== EXTRAIT SOURCE ==

L’audit dont il est question ici a été mené par un consultant externe engagé par SCO (Bob Swartz). J’ai travaillé avec lui et vérifié ses résultats.

Si mes souvenirs sont bons, Bob a remis un rapport initial sur le projet décrivant la méthodologie qui sera suivie, et il également possible qu’il *ait* fourni un rapport final, mais je n’ai copie d’aucun de ces rapports.

Le projet est le résultat du refus de la direction de SCO de croire qu’il puisse être possible que Linux et une grande part du logiciel libre ait existé sans que *quelqu’un* *quelque part* n’y ait jamais copié des parties propriétaires de code source UNIX dont SCO détient le copyright. L’espoir était de trouver quelque « squelette dans les placards » du code utilisé par Red Hat et/ou tout autre compagnie Linux, qui nous donnerait quelques atouts. (L’idée a circulé, quelque temps, que nous pourrions vendre aux entreprises utilisant Linux des licences qui leurs serviraient de « police d’assurance » dans le cas où il s’avérerait qu’elles utilisent du code violant notre copyright.)

===
== DONNÉES FOURNIES ==

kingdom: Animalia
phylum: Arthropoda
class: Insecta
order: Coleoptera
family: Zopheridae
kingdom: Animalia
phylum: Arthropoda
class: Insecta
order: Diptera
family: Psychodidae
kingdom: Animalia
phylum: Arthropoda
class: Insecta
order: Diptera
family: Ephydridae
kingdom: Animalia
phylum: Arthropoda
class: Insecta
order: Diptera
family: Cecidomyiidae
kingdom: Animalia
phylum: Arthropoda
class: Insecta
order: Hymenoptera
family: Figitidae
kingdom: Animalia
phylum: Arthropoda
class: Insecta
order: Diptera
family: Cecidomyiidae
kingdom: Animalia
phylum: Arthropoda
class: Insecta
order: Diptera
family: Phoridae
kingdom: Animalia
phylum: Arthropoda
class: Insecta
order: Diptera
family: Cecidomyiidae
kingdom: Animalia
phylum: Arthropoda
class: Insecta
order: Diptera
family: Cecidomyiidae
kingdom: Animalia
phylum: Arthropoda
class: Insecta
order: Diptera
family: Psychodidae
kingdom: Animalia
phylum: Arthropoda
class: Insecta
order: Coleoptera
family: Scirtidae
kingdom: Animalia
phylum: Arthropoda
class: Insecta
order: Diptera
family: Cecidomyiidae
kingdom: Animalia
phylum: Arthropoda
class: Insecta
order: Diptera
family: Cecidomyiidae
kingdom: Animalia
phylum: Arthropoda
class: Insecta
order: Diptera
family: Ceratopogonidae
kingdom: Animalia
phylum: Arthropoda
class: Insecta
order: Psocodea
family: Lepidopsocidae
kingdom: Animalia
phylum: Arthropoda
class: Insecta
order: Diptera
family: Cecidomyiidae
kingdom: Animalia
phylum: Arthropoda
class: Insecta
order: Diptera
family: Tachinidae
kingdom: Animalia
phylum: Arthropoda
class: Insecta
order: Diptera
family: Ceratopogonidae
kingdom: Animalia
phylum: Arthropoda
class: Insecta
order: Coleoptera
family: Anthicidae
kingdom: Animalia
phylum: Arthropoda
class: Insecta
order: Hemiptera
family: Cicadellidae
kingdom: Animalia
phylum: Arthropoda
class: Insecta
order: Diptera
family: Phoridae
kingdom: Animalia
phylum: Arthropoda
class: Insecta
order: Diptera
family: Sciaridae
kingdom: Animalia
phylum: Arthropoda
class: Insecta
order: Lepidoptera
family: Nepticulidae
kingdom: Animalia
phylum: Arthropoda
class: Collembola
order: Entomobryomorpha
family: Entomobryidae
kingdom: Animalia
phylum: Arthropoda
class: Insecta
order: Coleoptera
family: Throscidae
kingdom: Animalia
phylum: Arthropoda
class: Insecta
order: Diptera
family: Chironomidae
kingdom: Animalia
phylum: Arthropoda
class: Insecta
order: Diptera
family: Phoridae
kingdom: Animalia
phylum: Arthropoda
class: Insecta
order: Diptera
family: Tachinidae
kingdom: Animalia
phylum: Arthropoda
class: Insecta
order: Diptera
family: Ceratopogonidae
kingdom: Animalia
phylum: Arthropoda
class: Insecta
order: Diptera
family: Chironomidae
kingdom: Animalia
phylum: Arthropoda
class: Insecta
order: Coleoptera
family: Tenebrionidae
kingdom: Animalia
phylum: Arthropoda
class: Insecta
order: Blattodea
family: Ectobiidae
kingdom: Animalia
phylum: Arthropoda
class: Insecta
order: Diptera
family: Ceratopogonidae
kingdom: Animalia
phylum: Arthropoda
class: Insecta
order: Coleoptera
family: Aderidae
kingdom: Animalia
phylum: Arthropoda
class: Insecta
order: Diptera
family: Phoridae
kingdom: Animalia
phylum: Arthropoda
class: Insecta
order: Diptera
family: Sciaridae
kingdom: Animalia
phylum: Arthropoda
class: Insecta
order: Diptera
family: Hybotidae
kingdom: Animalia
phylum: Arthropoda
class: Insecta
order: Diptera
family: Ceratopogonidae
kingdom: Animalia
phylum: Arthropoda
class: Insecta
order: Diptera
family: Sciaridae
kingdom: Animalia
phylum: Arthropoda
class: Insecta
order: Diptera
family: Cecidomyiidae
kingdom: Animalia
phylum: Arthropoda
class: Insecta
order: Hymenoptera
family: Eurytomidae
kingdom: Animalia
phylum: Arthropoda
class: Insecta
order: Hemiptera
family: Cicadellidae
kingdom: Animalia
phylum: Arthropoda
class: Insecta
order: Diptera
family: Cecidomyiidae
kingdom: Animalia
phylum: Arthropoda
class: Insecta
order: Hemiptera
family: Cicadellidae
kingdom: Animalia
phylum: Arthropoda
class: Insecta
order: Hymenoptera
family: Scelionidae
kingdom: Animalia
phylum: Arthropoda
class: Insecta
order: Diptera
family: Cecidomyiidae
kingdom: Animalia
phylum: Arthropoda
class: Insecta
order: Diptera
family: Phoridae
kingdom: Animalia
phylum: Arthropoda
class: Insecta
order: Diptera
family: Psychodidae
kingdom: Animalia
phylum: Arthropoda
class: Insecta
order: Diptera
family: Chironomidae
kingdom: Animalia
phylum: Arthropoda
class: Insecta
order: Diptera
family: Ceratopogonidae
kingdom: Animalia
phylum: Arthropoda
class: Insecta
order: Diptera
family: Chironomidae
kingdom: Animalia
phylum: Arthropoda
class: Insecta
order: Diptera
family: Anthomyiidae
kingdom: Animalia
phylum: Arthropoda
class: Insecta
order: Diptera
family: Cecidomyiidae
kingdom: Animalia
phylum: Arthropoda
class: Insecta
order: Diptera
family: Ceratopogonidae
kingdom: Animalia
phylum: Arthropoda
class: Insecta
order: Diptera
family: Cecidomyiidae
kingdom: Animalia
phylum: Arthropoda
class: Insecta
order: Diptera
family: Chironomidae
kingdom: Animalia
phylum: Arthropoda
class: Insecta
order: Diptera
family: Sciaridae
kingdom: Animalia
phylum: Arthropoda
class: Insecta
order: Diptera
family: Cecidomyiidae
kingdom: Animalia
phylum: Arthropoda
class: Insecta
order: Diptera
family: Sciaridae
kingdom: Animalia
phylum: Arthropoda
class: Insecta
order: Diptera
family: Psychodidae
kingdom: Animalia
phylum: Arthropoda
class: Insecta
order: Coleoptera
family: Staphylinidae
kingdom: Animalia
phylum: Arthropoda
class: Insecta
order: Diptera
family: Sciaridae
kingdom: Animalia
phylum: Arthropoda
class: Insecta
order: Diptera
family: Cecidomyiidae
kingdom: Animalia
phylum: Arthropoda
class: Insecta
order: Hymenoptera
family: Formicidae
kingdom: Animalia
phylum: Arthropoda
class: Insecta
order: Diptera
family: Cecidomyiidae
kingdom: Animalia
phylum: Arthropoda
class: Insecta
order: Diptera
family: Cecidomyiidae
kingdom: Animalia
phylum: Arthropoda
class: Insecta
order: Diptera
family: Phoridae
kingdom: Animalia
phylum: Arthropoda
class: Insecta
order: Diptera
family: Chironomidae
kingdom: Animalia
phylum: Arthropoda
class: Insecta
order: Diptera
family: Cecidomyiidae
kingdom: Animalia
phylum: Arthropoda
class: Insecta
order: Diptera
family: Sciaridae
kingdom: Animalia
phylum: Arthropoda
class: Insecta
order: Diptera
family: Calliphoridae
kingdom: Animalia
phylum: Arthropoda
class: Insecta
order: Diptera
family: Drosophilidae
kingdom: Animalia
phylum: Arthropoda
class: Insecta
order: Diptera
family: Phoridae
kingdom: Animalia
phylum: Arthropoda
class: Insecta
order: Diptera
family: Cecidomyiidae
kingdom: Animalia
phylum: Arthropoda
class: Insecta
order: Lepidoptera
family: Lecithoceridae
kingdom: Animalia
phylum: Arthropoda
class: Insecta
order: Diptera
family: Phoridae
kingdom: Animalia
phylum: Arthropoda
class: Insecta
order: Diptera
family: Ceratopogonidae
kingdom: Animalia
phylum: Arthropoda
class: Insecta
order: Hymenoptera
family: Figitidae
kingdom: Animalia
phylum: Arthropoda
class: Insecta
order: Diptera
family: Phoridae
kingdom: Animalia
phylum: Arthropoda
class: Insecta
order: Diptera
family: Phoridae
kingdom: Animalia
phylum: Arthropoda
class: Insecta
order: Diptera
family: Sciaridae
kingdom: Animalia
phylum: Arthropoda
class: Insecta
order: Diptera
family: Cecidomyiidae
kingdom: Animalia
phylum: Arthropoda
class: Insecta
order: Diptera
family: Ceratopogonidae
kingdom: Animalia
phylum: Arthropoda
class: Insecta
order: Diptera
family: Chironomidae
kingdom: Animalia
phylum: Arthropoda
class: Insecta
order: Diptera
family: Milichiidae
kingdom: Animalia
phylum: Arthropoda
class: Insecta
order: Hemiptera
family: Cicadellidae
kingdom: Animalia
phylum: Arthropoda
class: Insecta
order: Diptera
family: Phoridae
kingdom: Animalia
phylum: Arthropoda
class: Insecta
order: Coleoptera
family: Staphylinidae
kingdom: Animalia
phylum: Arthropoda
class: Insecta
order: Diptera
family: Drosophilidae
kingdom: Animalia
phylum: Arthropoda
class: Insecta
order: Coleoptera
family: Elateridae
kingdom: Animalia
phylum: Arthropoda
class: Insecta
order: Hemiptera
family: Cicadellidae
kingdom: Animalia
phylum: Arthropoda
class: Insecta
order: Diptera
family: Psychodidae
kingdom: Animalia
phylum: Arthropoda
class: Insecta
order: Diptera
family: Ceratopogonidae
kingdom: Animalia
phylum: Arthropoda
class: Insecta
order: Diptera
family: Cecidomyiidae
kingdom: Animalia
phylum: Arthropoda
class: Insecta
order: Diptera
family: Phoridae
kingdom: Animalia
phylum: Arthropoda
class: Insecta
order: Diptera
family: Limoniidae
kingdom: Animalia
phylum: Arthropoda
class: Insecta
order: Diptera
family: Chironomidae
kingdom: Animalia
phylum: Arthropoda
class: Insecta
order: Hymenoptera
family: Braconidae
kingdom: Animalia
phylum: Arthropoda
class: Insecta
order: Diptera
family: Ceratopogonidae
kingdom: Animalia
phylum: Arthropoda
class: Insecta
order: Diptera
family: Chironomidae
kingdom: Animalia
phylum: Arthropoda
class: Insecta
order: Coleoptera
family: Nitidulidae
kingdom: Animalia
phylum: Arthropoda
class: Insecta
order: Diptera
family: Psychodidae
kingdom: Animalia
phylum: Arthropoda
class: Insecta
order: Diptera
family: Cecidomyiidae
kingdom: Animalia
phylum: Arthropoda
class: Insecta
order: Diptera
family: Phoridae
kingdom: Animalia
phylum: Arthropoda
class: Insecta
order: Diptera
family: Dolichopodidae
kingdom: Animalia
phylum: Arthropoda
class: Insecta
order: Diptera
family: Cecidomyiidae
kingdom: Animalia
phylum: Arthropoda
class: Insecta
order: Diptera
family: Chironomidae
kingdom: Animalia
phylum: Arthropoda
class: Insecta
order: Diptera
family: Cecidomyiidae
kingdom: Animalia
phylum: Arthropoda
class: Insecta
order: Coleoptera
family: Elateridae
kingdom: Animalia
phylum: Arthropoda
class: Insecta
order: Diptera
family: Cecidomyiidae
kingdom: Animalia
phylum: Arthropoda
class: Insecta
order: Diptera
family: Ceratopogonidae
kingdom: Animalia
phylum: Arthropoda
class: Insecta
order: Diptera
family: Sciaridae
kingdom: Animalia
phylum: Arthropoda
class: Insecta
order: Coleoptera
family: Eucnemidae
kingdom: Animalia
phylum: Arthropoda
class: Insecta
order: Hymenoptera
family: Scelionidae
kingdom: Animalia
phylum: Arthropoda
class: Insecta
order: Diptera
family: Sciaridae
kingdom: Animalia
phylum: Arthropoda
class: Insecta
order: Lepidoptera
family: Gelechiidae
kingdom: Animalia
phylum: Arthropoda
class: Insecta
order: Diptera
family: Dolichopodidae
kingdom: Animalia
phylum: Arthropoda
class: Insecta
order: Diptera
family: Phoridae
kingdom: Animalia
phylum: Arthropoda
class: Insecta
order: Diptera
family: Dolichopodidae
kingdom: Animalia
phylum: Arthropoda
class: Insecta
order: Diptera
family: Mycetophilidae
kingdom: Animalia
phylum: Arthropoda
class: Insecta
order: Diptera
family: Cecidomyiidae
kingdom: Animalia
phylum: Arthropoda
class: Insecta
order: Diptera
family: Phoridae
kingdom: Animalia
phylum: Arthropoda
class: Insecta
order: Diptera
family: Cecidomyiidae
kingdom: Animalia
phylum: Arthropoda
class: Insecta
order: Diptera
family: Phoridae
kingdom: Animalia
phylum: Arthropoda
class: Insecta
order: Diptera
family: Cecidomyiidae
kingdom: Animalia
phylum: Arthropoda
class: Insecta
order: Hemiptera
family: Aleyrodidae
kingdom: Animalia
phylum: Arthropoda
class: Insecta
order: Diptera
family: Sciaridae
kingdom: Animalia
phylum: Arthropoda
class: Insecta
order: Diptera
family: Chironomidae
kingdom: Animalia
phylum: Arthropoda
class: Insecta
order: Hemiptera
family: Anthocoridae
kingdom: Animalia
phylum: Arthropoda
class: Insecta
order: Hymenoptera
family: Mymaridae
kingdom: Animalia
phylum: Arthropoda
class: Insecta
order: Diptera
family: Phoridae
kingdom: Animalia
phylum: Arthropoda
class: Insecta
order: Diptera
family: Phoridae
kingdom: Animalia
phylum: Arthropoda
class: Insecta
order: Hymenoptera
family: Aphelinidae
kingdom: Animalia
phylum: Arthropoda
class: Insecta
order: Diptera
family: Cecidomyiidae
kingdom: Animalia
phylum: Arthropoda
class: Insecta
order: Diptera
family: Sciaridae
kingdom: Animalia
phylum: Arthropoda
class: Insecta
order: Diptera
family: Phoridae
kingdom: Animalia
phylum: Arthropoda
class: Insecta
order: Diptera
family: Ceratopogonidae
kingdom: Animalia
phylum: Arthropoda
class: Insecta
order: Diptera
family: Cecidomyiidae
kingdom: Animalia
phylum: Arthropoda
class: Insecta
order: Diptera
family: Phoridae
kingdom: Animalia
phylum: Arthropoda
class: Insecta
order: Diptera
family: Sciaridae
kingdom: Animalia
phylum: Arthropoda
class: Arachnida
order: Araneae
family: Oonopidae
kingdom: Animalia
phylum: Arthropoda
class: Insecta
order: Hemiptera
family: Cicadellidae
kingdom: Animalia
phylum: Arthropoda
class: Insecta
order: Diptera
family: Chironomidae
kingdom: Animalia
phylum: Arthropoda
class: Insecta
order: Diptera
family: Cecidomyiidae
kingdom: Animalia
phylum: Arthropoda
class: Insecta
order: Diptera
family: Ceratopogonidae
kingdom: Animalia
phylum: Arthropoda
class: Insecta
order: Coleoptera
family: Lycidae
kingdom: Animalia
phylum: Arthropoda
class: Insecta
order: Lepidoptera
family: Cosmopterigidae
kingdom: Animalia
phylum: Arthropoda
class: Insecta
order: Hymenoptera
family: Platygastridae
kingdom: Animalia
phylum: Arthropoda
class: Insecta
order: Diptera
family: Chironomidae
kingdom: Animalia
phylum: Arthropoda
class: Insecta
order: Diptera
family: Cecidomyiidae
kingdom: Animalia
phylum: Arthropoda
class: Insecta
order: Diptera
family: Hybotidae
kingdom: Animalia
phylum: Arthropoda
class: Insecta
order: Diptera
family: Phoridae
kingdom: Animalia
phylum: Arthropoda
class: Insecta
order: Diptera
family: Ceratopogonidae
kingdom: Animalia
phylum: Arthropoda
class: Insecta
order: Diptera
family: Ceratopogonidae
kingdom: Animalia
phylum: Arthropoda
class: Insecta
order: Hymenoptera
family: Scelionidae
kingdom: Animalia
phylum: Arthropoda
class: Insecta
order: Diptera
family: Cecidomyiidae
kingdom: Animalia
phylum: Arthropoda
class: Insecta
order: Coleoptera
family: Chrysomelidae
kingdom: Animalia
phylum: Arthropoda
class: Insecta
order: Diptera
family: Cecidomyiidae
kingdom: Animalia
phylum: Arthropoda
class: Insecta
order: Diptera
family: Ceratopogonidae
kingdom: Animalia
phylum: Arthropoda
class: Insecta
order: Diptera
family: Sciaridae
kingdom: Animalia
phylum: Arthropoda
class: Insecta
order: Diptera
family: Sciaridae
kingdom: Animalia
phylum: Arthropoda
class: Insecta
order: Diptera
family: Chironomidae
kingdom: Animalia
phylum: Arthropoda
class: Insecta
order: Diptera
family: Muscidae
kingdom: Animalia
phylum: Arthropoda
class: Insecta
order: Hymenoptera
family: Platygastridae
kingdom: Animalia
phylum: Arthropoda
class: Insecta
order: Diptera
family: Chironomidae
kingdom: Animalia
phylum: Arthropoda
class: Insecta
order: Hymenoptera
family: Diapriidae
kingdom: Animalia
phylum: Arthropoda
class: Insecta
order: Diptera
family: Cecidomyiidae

===

Indiquez par oui ou par non si chaque affirmation concorde avec l'extrait sur l'audit de SCO, et citez mot pour mot le passage qui tranche.
1. L'audit a été confié à un consultant externe engagé par SCO.
2. La personne qui écrit détient une copie du rapport initial.
3. On espérait trouver des « squelettes dans les placards » dans le code utilisé par Red Hat ou une autre compagnie Linux.
Les lignes recueillies n'ont aucun lien avec l'extrait.

1. Oui : “L’audit dont il est question ici a été mené par un consultant externe engagé par SCO (Bob Swartz).”
2. Non : “je n’ai copie d’aucun de ces rapports.”
3. Oui : “L’espoir était de trouver quelque « squelette dans les placards » du code utilisé par Red Hat et/ou tout autre compagnie Linux”